Much flapping in the Vicarage this morning. The Vicar and I had put the lights out too late last night. Note to self: Christians on their way to heaven get to bed before eleven. As a result we were late up this morning and not chivvying the kids as early as usual.
We seemed to be getting away with it – it was 8.15am, the boys were downstairs and dressed and the Queen, so it was thought, was dressed but on the loo upstairs. We have to be out of the door at 8.40am at the latest.
Then it all started to go wrong. The Engineer had a meltdown because he wanted to practice the piano before his breakfast. As it was already 8.20am we suggested he eat first. Major strop. Then it was 8.25am and the Queen was still absent. I called up and she appeared out of the toilet. In her pjs. She’d been reading.
Following coaxing and flapping in equal measure we managed to make school just as the whistle went in the playground at 8.45am. Phew, we did it. But not everyone did.
Just as I see every morning, as I headed back home at 8.50am many stragglers were appearing down the slope that leads to the school gate. Some were with parents and being hurried, others with parents who mooched. And some kids were strolling along on their own.

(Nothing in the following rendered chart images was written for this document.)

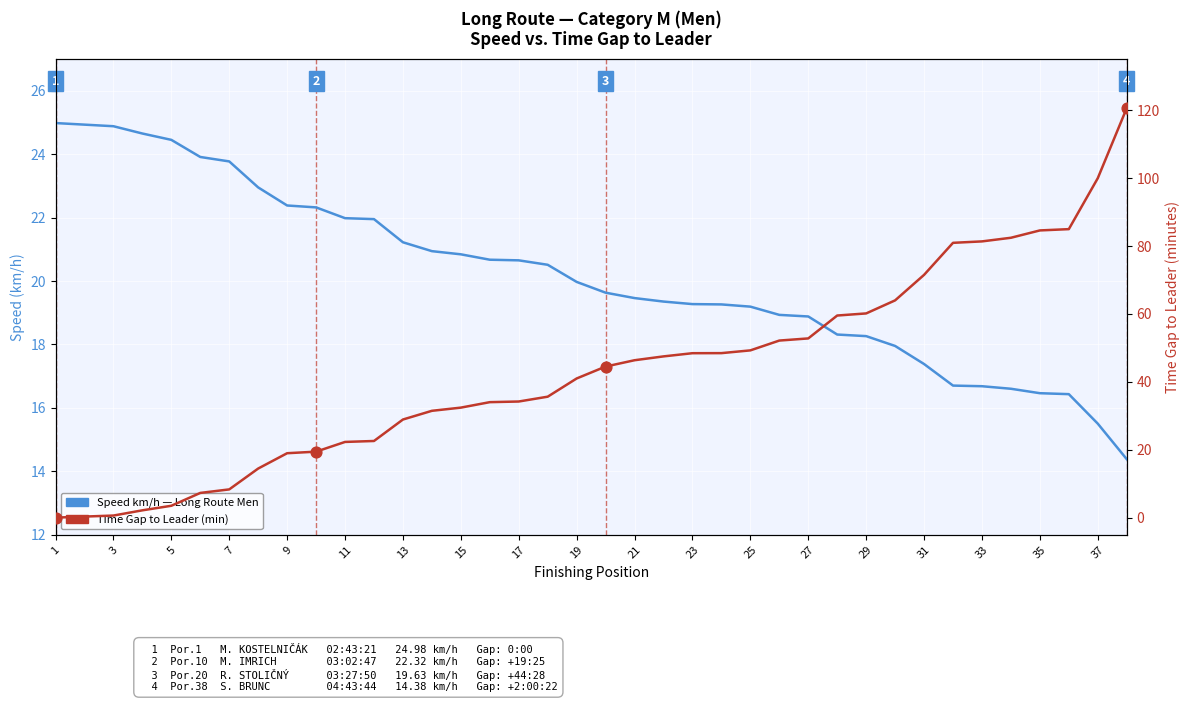

At how many categories does at least one series exceed 14?

38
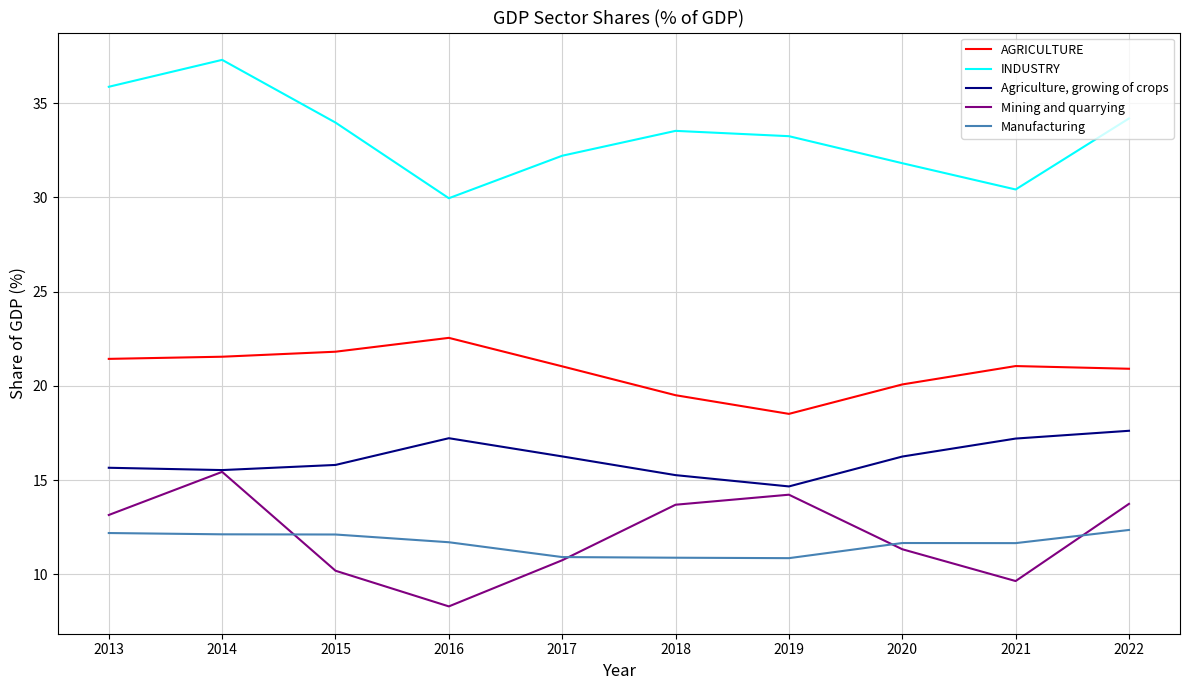

Which series has the largest total across all categories?

INDUSTRY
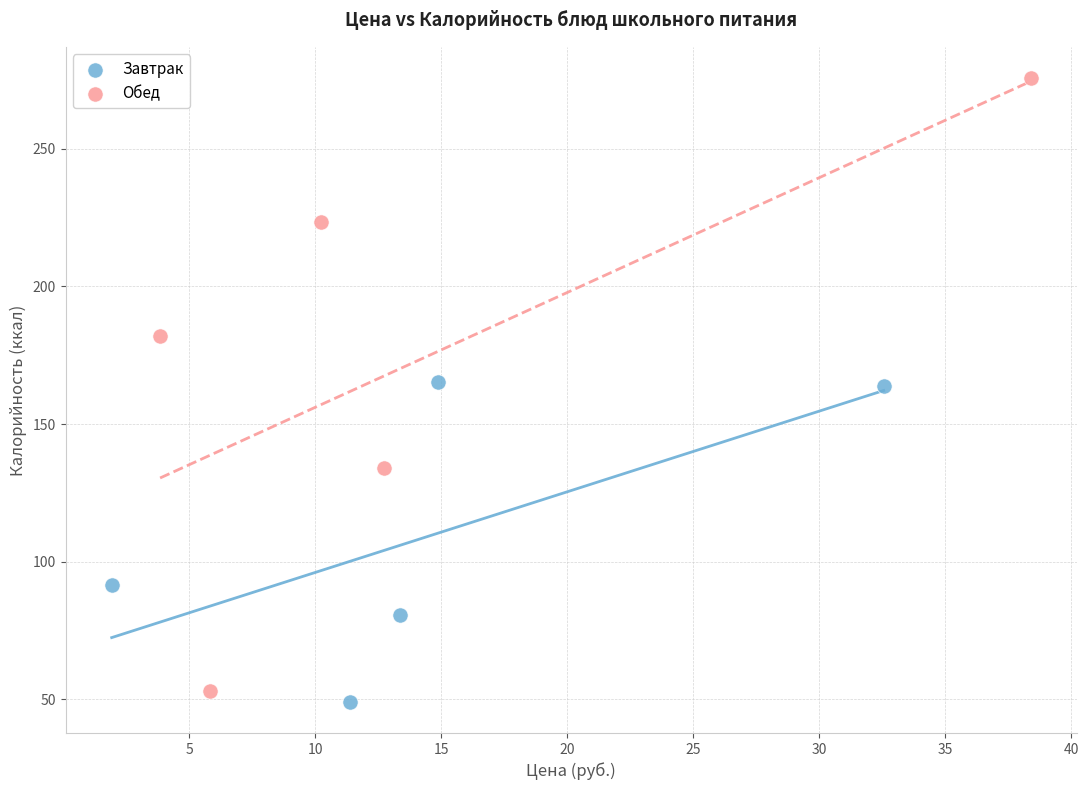

Which series contains the lowest Y value?

Завтрак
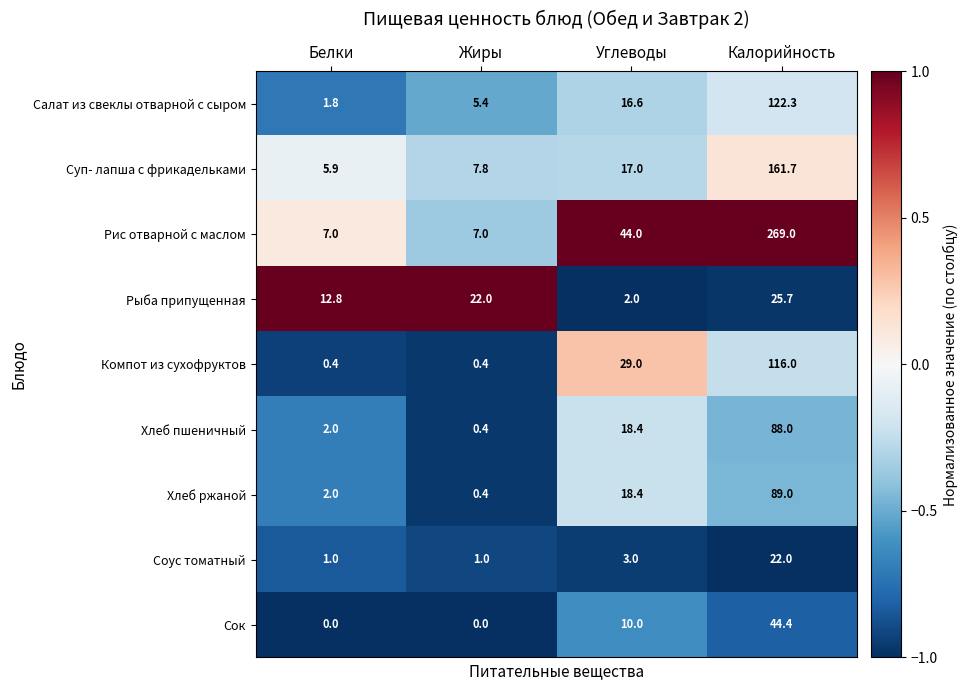

How many data points does each series have?

4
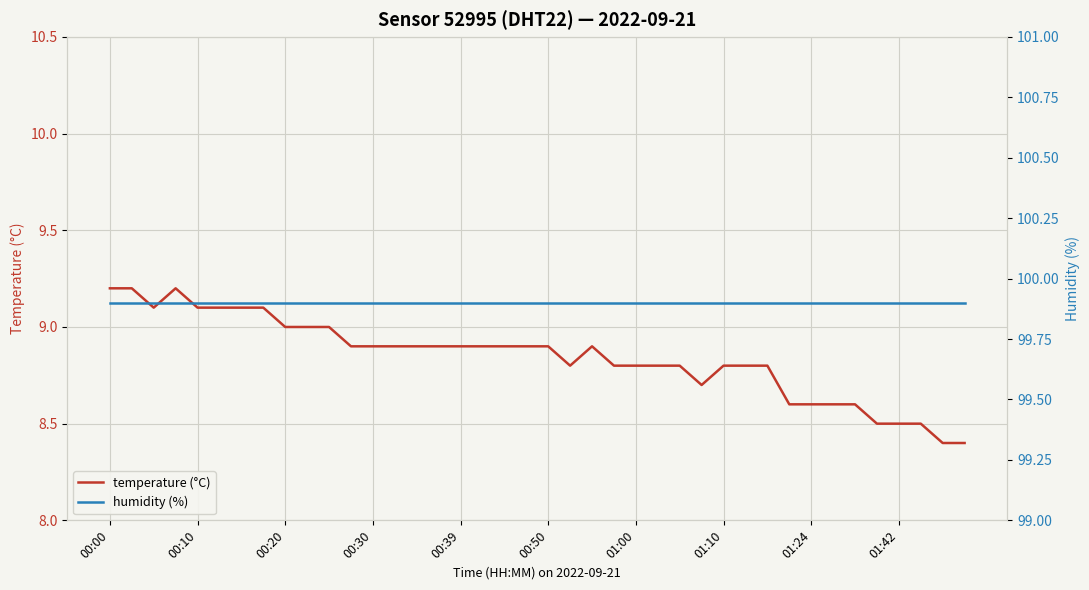

True or false: humidity (%) and temperature (°C) intersect in this chart.

False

When I spot kids on their own who lack a sense of urgency I like to encourage them to get one. ‘Chop, chop you’re late’ is my normal cry. It’s not always effective. But this morning I had success with a gang of lads who I see almost every morning as I head back.
‘I’ll time you – see if you can make it down to the gate in 20 seconds’ I said. It was wonderful to see them pelting down to school. They were only a few minutes late, but they are learning the habit of lateness and a lack of respect for school rules. I never see a parent with them. I’m sad for these boys and suspect that they are going to struggle to bridge the growing gap between rich and poor, reported by the National Equality Panel this morning.
At the bottom of the BBC’s report there is a graph which shows much inequality is ‘unexplained’. I wonder how much correlation you could find between a lateness and absenteeism record in primary school and future success.